LOS ANGELES, CA — It'll be at least another week before the Los Angeles City Council votes on a proposed rule change designed to crack down on people who repeatedly disrupt council or committee meetings, possibly by banning them from attending some future meetings.
Council members spoke at length with its attorneys in closed session Tuesday but took no action on the proposal, which critics -- including the American Civil Liberties Union -- have blasted as a potential infringement on free-speech rights.
Proposed changes to council rules must be formally presented to the council then held over for one week before a vote can be taken. Changing council rules requires a two-thirds vote.
Council President Herb Wesson and some other council members recently introduced the motion that would amend council rules governing ejections from meetings.
A handful of people are routinely ejected from council or committee meetings for violating rules, including yelling out or being disruptive when it is not their turn to speak. It is not uncommon for them to be ejected from multiple meetings in one day.
The council's current rules allow for someone to be kicked out for being disruptive, but only from that specific meeting.
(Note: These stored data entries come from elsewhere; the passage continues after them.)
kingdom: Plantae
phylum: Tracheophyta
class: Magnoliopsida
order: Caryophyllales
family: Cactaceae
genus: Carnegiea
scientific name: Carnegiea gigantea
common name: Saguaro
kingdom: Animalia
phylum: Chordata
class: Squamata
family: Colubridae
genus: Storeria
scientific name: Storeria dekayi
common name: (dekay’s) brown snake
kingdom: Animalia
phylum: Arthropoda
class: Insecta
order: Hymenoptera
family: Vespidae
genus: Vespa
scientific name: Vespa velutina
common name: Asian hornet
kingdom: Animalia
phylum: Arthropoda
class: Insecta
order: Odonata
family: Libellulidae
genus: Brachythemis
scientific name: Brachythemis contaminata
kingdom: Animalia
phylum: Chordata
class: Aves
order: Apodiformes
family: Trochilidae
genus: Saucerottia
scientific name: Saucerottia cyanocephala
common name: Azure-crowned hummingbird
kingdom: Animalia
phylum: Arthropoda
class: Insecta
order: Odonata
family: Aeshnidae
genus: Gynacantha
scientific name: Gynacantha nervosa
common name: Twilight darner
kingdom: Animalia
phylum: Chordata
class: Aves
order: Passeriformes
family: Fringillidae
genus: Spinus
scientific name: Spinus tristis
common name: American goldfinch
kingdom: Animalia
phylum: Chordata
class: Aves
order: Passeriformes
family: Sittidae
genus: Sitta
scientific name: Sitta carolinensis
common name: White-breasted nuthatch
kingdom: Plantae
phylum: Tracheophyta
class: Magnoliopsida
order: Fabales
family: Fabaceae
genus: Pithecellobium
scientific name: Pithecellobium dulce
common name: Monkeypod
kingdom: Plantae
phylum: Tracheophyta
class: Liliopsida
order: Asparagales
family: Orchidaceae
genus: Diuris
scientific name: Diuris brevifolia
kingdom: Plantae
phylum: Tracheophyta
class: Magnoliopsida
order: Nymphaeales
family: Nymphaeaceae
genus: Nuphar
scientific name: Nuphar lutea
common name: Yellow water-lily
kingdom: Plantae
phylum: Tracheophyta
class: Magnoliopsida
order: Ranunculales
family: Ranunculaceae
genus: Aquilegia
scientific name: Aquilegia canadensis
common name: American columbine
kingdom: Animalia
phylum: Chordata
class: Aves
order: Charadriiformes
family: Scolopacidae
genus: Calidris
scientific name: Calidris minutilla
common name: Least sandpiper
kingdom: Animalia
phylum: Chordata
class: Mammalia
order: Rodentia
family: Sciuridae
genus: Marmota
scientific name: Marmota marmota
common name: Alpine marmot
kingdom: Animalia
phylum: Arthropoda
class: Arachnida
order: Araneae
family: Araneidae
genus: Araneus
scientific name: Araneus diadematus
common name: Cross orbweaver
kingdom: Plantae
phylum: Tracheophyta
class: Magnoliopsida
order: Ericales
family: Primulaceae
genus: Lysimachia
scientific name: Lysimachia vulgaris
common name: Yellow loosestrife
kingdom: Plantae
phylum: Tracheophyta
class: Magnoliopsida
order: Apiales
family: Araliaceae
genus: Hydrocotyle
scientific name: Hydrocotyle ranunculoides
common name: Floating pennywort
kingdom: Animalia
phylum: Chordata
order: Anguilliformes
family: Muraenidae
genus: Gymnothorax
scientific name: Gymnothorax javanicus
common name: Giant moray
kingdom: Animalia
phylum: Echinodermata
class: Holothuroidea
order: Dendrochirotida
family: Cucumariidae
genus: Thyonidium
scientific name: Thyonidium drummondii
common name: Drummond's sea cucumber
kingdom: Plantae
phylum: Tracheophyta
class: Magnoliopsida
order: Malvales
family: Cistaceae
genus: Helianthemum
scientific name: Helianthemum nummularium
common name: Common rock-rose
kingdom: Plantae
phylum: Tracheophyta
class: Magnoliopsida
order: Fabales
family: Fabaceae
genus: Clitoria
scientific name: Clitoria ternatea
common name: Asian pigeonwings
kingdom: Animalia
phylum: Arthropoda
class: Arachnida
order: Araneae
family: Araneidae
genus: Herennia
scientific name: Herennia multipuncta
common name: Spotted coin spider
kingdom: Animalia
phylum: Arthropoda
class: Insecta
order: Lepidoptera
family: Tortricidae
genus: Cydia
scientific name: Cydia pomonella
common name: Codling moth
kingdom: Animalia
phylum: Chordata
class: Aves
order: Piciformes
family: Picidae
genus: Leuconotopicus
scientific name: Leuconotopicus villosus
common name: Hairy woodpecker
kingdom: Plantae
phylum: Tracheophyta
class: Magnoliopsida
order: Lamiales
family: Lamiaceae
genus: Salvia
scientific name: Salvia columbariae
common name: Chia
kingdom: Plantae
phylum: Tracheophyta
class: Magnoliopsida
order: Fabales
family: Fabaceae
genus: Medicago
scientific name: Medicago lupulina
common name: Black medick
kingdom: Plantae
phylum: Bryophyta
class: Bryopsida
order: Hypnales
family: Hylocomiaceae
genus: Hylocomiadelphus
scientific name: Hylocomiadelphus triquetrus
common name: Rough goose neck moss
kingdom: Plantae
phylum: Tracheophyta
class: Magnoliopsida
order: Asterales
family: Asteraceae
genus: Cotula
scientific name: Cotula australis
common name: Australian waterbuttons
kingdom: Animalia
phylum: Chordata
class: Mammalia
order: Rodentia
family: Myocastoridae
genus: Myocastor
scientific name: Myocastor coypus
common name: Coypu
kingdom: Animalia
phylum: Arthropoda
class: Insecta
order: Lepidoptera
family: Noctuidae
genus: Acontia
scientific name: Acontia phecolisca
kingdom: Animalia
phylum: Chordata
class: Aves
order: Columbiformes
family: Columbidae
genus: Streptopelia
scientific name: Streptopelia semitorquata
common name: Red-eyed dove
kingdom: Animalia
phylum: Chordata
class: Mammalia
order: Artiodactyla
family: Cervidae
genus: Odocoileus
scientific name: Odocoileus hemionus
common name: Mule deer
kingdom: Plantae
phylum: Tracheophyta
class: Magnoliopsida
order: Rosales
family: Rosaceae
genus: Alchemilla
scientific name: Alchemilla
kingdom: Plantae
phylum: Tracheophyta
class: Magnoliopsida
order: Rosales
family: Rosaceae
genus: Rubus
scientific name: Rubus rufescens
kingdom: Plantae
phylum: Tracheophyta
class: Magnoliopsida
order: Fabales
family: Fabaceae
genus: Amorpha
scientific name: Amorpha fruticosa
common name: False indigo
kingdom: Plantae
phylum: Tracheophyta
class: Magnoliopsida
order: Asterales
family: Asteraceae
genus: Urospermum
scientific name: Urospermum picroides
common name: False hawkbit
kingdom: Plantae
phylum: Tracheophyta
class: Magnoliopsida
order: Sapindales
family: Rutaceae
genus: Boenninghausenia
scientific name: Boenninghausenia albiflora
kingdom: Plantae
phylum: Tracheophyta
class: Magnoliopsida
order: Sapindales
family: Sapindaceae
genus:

The motion introduced by Wesson, Councilman Gil Cedillo and Councilwoman Nury Martinez, and seconded by three others, would bar anyone ejected from a City Council or council committee meeting from attending any more meetings the rest of the day.
If the person is removed from another meeting within three business days, he or she would be barred from attending any more meetings for three business days. If they disrupt another meeting within the next three business days after they are allowed to return, they would be barred from meetings on the next six business days.
The motion is the latest development in an ongoing conflict the council has had with public speakers who push the boundaries of decorum with racist, sexist or vulgar comments. Offenders often get kicked out of meetings for failing to stop speaking after their allotted time or by causing a disruption in the audience when it is not their turn to speak. The conflicts can lead to bizarre interactions, when a council member in the middle of a serious conversation about city issues must pause to admonish a member of the audience to stop playing with a puppet, making animal noises or waving their hands in the air.
In previous discussions during City Council sessions, members have worried about how to handle disruptions while adhering to open meeting laws, including the Brown Act. The council lost a 2013 federal free speech lawsuit filed by two men who were repeatedly kicked out of council meetings for violating public comment rules.
The council appears to expect that the proposed rules will be challenged in court, scheduling Tuesday's closed-session discussion to confer with its legal council "based on a significant exposure to litigation."
In a memorandum to the City Council, Chief Legislative Analyst Sharon Tso states the rules are being amended in "the most narrowly tailored manner that will still deter individuals from chronically disrupting council and committee meetings." She notes in the document that the "few individuals" who repeatedly disrupt meetings "by impeding the orderly conduct of the meeting, can deter other members of the public from attending meetings and/or taking the opportunity provided under the Brown Act to provide comment."
The Stop LAPD Spying Coalition, whose members are frequent critics of city policies, argue the new rules could be used to squash free speech.
"This is a direct assault on our organizing and people power that challenge, disrupt and organize to abolish the police state, and policies that criminalize homelessness, poverty, youth, and many other aspects of our communities' daily lives," according to the group.